玉城 翁長さんが県知事選挙のときに、経済か平和かで対立をさせられてきました。しかし、経済人の中に平和が大事という人がいて、また平和は経済からという人もいる、なのになんで一緒にできないんだろうという思いがありました。そういうときに、もっとも保守だった人が歩みよってきた。沖縄にこれ以上の基地負担をさせないで、そこを返還して経済の起爆剤にしようと。これが翁長流の考えでした。翁長さんは革新側にも呼びかけて、大きな柱を作って見せてくれました。これがオール沖縄の原点になっています。

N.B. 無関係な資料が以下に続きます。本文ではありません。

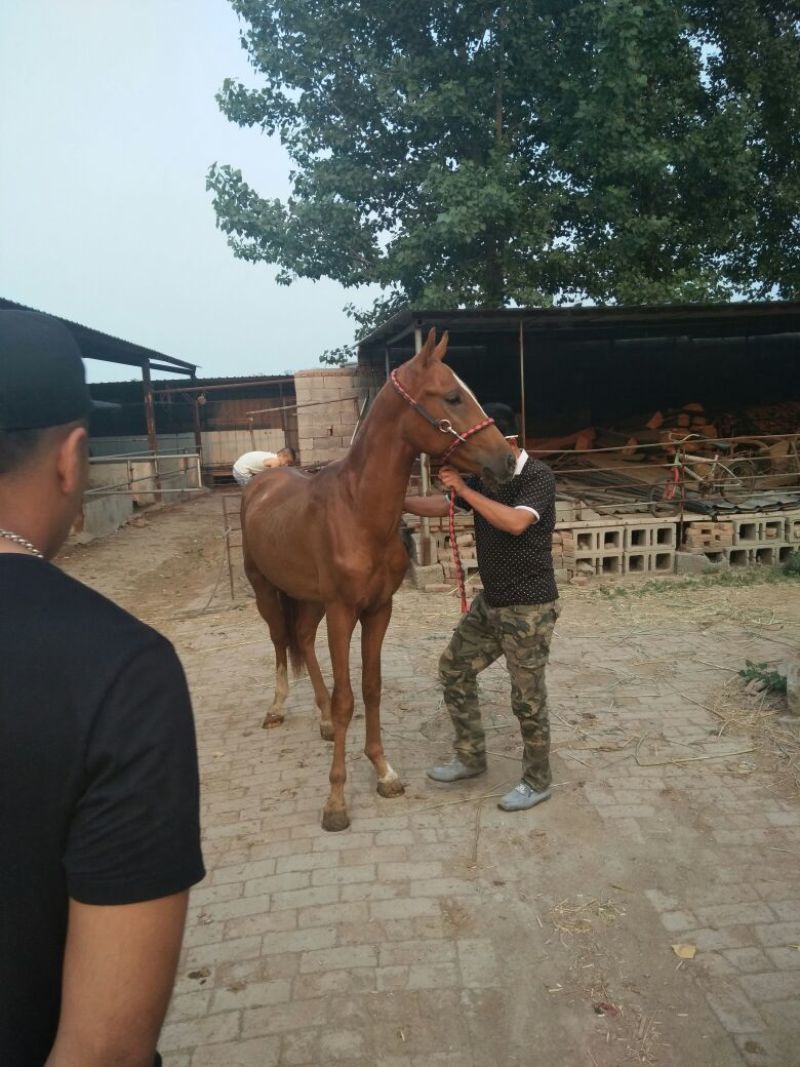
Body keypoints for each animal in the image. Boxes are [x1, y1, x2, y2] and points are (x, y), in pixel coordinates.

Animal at [241, 328, 516, 831]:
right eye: (452, 396)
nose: (506, 460)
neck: (357, 511)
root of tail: (260, 482)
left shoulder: (377, 610)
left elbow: (370, 688)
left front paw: (384, 772)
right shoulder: (342, 612)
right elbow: (347, 697)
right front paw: (335, 802)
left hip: (309, 600)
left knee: (302, 640)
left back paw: (322, 721)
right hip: (267, 591)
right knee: (280, 644)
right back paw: (277, 708)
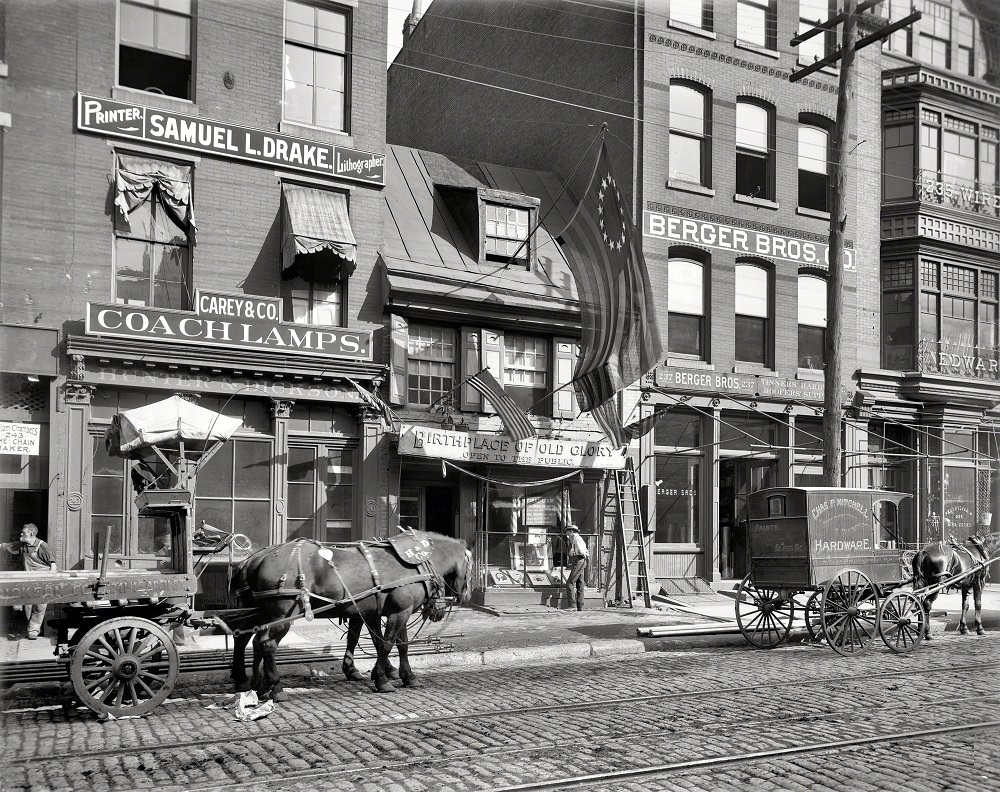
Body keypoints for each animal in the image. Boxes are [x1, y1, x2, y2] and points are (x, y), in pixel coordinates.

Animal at [230, 532, 472, 700]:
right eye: (470, 566)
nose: (467, 595)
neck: (415, 562)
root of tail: (256, 559)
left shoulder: (391, 611)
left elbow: (397, 644)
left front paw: (407, 676)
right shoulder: (397, 613)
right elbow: (386, 644)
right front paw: (382, 679)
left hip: (259, 611)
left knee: (247, 639)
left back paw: (254, 682)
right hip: (283, 612)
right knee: (266, 643)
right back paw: (275, 687)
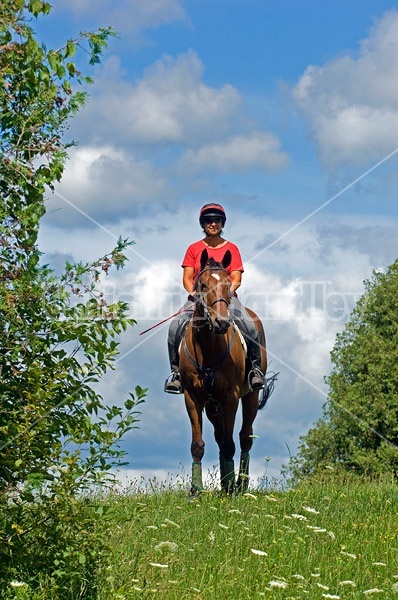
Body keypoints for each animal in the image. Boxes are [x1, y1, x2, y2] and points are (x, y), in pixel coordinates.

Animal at [179, 248, 268, 496]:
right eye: (202, 284)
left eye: (228, 284)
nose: (221, 322)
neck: (209, 347)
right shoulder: (193, 397)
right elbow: (198, 445)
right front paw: (196, 490)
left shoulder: (231, 396)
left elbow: (230, 443)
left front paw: (230, 488)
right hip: (212, 406)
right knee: (220, 437)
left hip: (250, 396)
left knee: (244, 437)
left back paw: (240, 483)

岡 私は2016年の参議院選挙で野党統一候補を応援しましたが、新潟の経験をもっと知りたいです。森さんが、市民と一緒になって選挙をやってよかったことはありますか?
森 新潟には安倍さんをはじめ、閣僚がたくさん応援に来ました。菅官房長官は一番大事なときにNSC(国家安全保障会議)をサボって新潟に応援にきたくらいです。そういう選挙で勝てたのは、特にママたちを中心に、市民が一丸となって戦えたからだと思います。「僕たちの選挙プロジェクト」略して「ボクセン」というのもできました。かっこいいでしょ。身近な生活と未来のために、新しく事務所にきた人たちも、新しい感覚で参加できるように工夫しました。新しく、かっこよく、自然に活動に参加できるっていう取り組みができたと思います。それがさらに進化したのが県知事選挙でした。
津田 最後に、次の衆院選に向けてどのように戦っていきますか? また自由党として打ち出したいことはありますか?
玉城 細かい枝葉の政策が違うということではなく、いくつかの軸で幹を作り、その共通理解の中でいろんな人を集めてやっていくことが必要です。小さい枝葉のところから議論を始めると絶対にまとまりません。まずはまとまって選挙に勝つことが大切です。それが政権を変えることになり、政権を変えることが生活を変えることになり、生活を変えることは未来への希望をもう一度打ち立てることになります。ですから、まずは何よりもお互いを尊重しながら、共闘を強固に作っていくことが一番重要です。
森 もう一つ、野党としては、今の政治の私物化、独裁を象徴する森友学園、加計学園、安倍友ファースト、これを今後も徹底的に追求していきたいと思います。
津田 ありがとうございました。